Jesus, quando a noite chegou, ficou sozinho em oração. Solidão acompanhada. Muitos se recolheram também, neste tempo de pandemia, para se contatar com o Senhor com as próprias indagações. Para tanto, nossos padres facilitadores mantiveram vivo o culto pelos meios digitais. A Presença é sentida, vista e ouvida, como experiência de fé, mesmo à distância.
Não sempre a natureza facilita a vida humana. A interação sem a qual o homem e a mulher não sobrevivem também não é fácil. Outrora, a construção de um barco para vencer o mar e atravessá-lo fora a vitória da habilidade humana. Quem diria, no entanto, que chegaríamos com a tecnologia atual ao total domínio dos oceanos.
No tempo de Jesus, “a barca era agitada pelas ondas, pois o vento era contrário” (Mt 14,24). A experiência da adversidade não parecia ser contornável. Porém, a principal dificuldade não vinha da natureza hostil, mas do tipo de presença que Jesus estabeleceria para provocar adesão à confiança da fé. Presença causadora de pavor. Presença irreconhecível.
“Pelas três horas da manhã, Jesus veio até os discípulos, andando sobre o mar. Quando os discípulos o avistaram, andando sobre o mar, ficaram apavorados, e disseram: É um fantasma. E gritaram de medo. Jesus, porém, logo lhes disse: Coragem! Sou eu. Não tenhais medo!” (vv.25-27). Somente na transparência da presença e na palavra encorajadora, o medo se vai.
A vantagem de Pedro é sua ousadia. Ele também se faz presença diante do acontecimento pela súplica. Atinge o núcleo da prece, conversa e diálogo e ousadia: “Senhor, se és tu, manda-me ir ao encontro, caminhando sobre a água” (v.28). A resposta é imediata: Vem! (v.29). Foi…andou sobre as águas…venceu. Entretanto, não venceu a si mesmo e, em um átimo, teve medo. Diríamos: “amarelou”. De imediato, começou a afundar (v.30). O medo de aderir sem resistência, apesar do vento, à ventura da fé confiante seria o grande enredo no qual Pedro, só Ele com Jesus, é protagonista até o martírio. Algo parecido acontece conosco. Ou não.
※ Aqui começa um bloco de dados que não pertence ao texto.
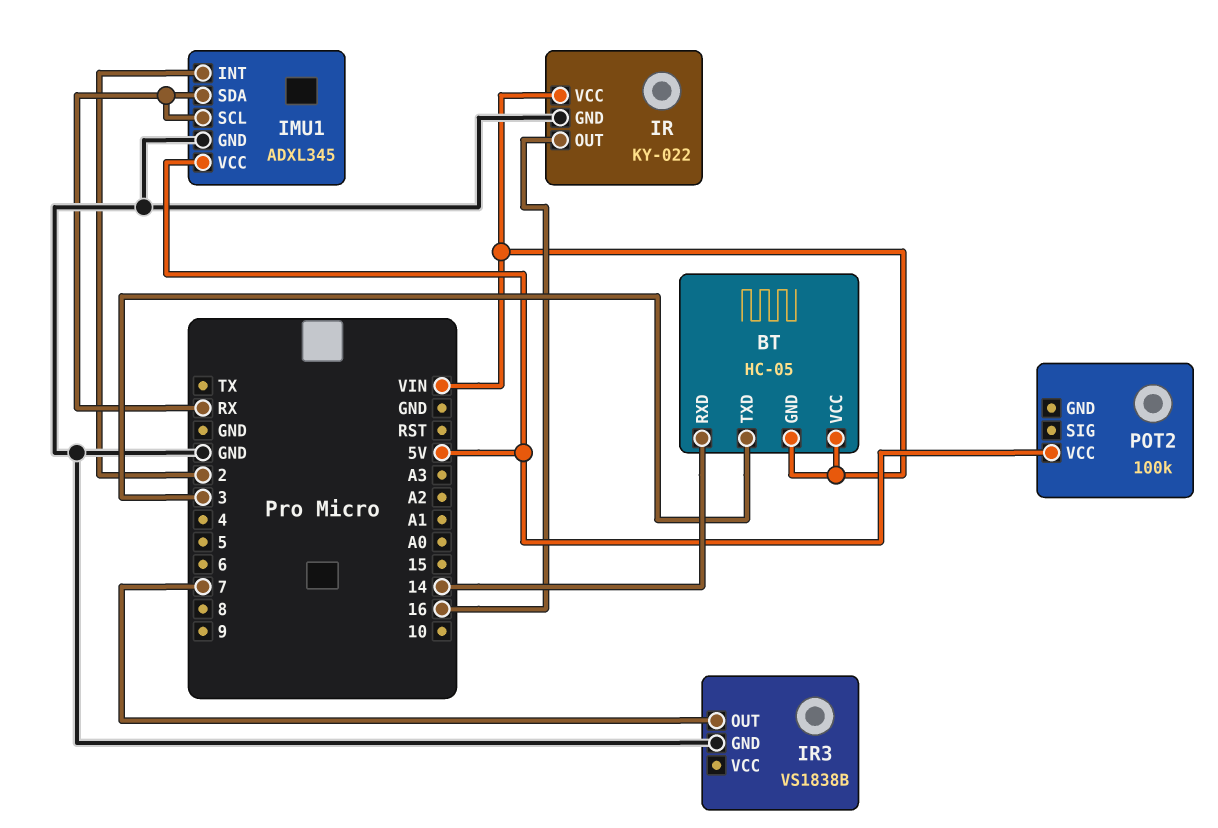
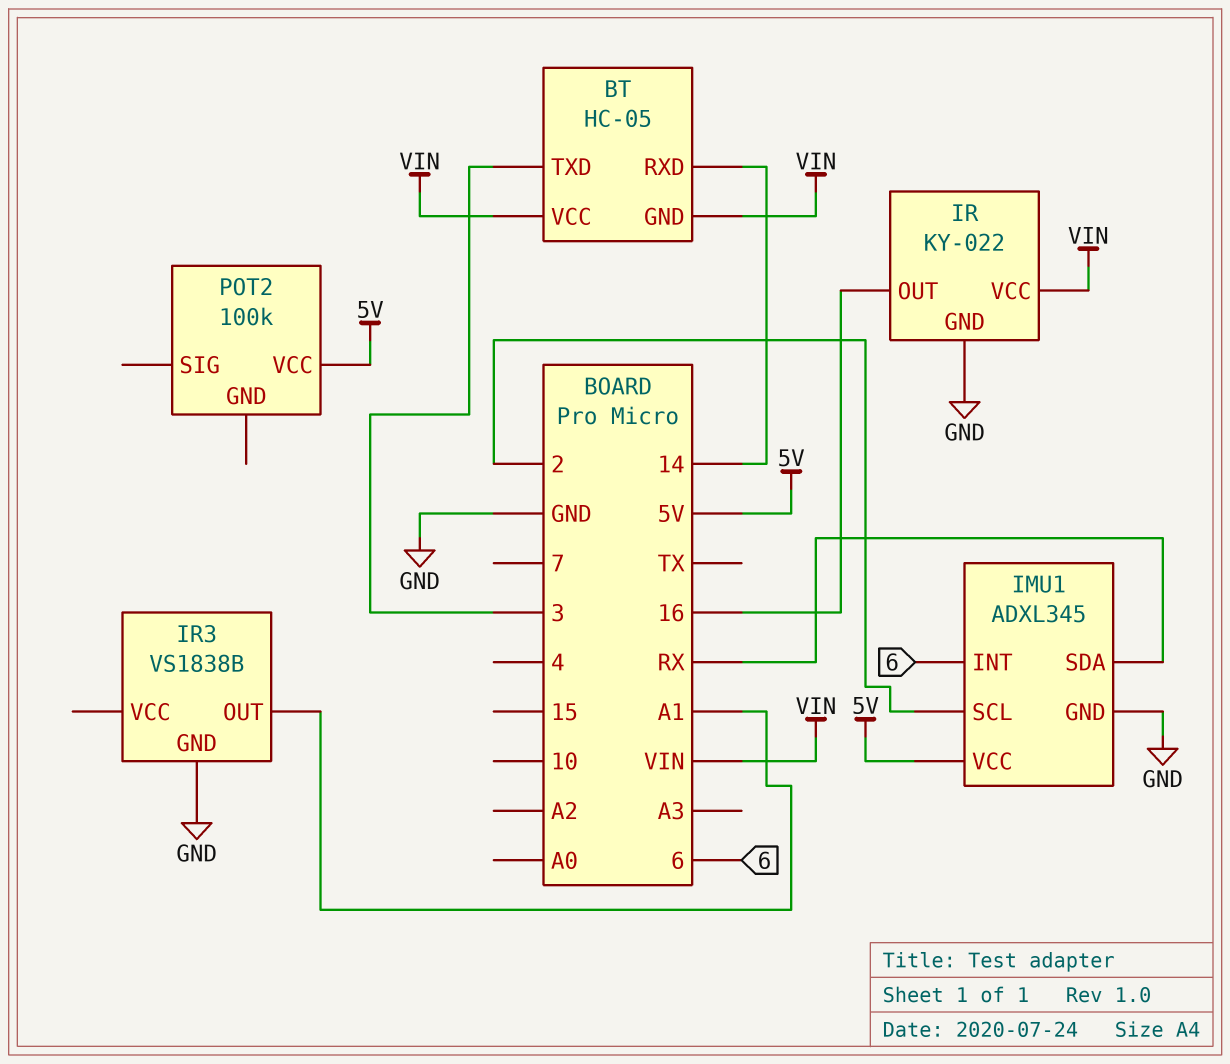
IMU1 pin INT: 2 -> 6
IMU1 pin SCL: RX -> 2
IR3 pin OUT: 7 -> A1

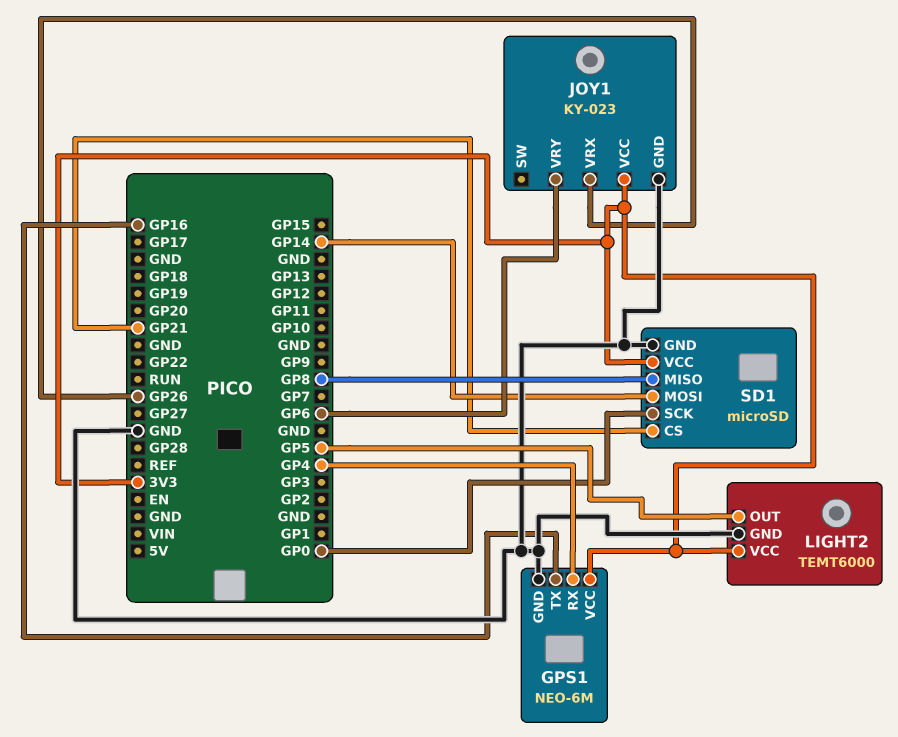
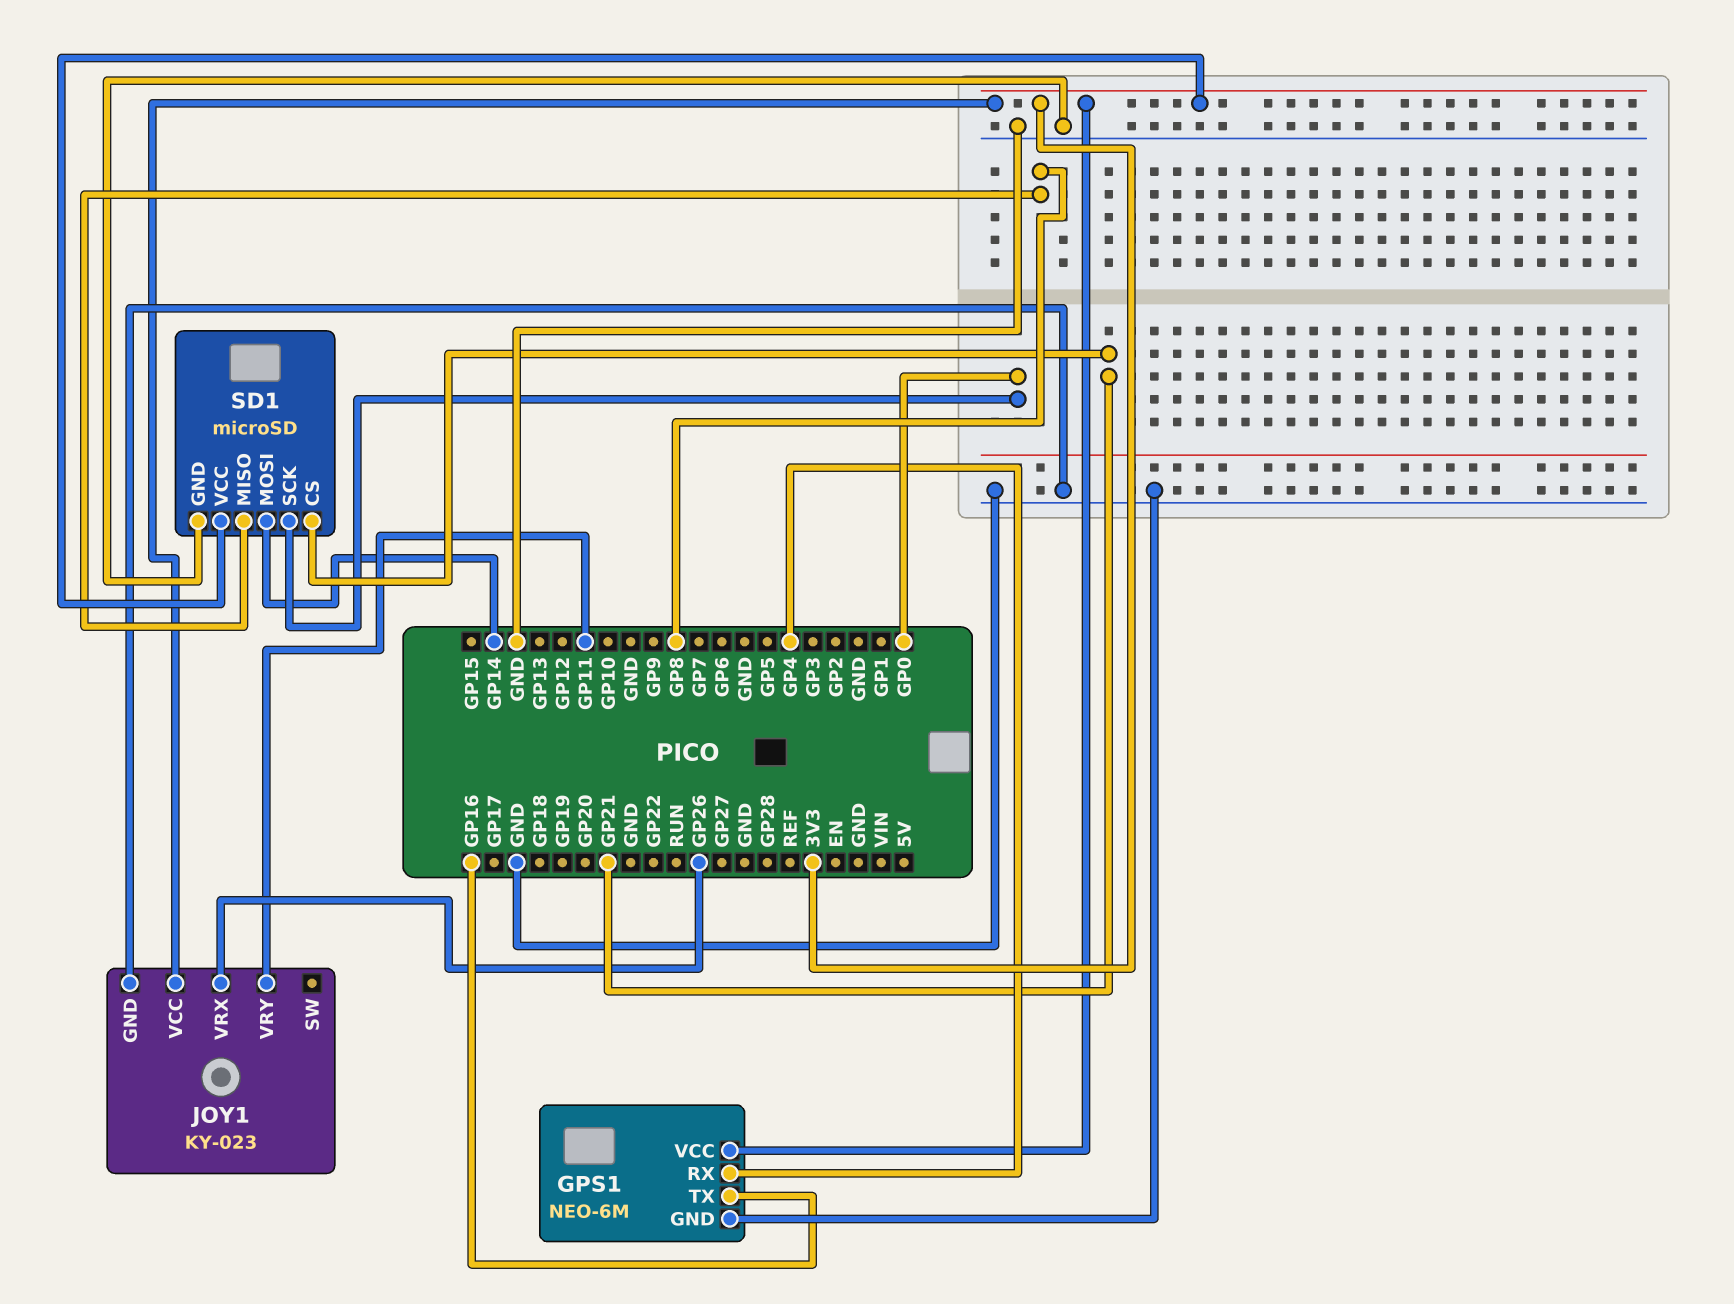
JOY1 pin VRY: GP6 -> GP11
LIGHT2: TEMT6000 -> none
LIGHT2 pin GND: GND -> none
LIGHT2 pin OUT: GP5 -> none
LIGHT2 pin VCC: 3V3 -> none

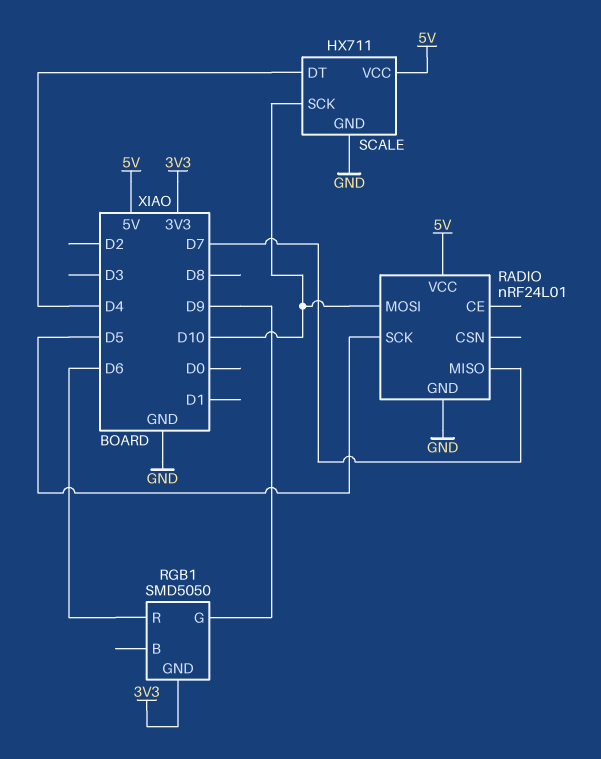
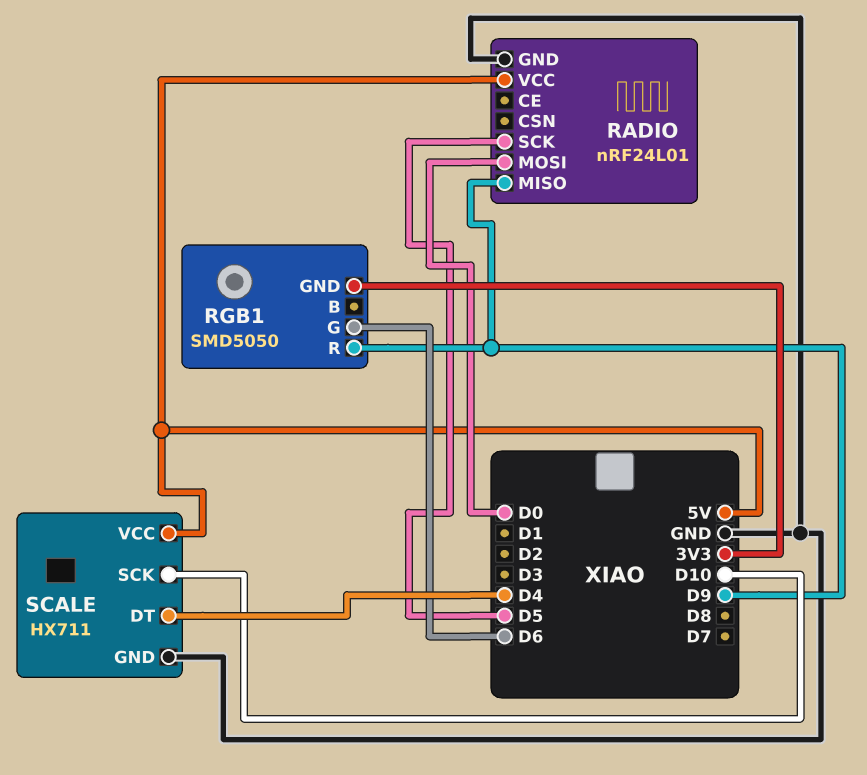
RADIO pin MISO: D7 -> D9
RADIO pin MOSI: D10 -> D0
RGB1 pin G: D9 -> D6
RGB1 pin R: D6 -> D9

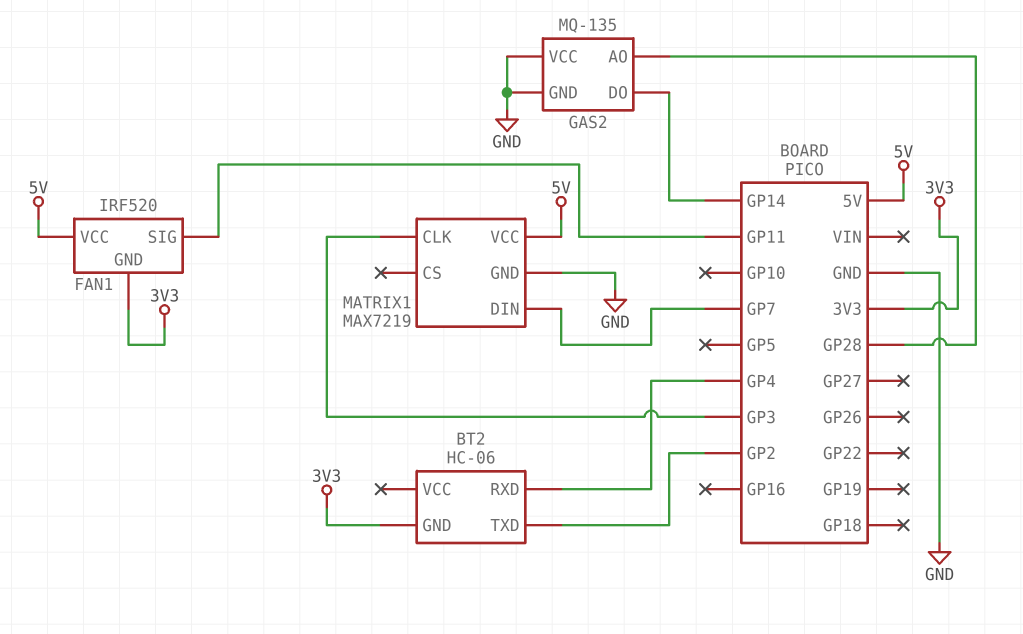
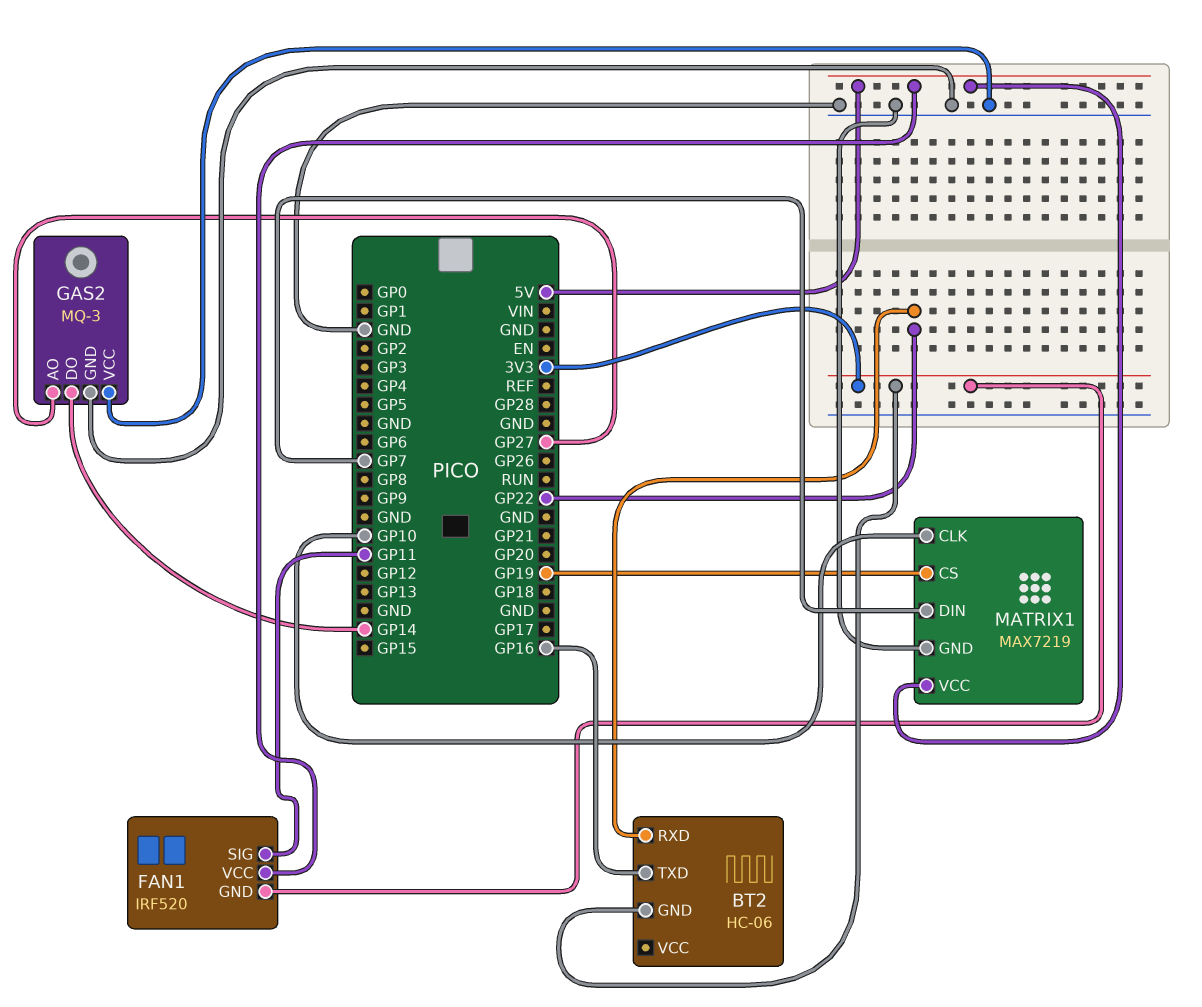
BT2 pin RXD: GP4 -> GP22
BT2 pin TXD: GP2 -> GP16
GAS2: MQ-135 -> MQ-3
GAS2 pin AO: GP28 -> GP27
MATRIX1 pin CLK: GP3 -> GP10
MATRIX1 pin CS: none -> GP19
Ao afundar, Pedro grita: Senhor, salva-me! (v.30). Jesus estendeu a mão e segurou Pedro, por inteiro: dois gestos, única atitude. Pedro é segurado. Segue a questão: “ Homem fraco na fé, por que duvidaste?” (v.31) Pedro duvidara que poderia caminhar sobre as águas apesar do vento. Porém, não duvidou que Jesus poderia salva-lo. Um dia não duvidaria do seu perdão.
Neste tempo de conturbação devido à pandemia, há de tudo, inclusive, negacionistas e irresponsáveis. Interessa apenas destacar lideranças políticas responsáveis para salvar vidas e sanear ambientes. Cientistas, pesquisadores, médicos, enfermeiros, funcionários da rede hospitalar, gente que ama e cuida de gente. Artistas que divertem e fazem a vida ficar mais leve. Jornalistas que não escondem a crueza dos fatos. Coveiros que enterram a morte.
A pandemia demonstrou a importância do SUS, a necessidade de políticas públicas, do valor do hospital e da universidade, a importância social do Estado. Mostrou o que já sabíamos: como somos desiguais! Apresenta nova patologia: a dos radicalismos, vorazes e irracionais. Desvendou os gabinetes do ódio. Diante disto, meditemos o caminhar de Jesus e Pedro no mar de nossas turbulências. Somos capazes de sentir a mesma Presença encorajadora?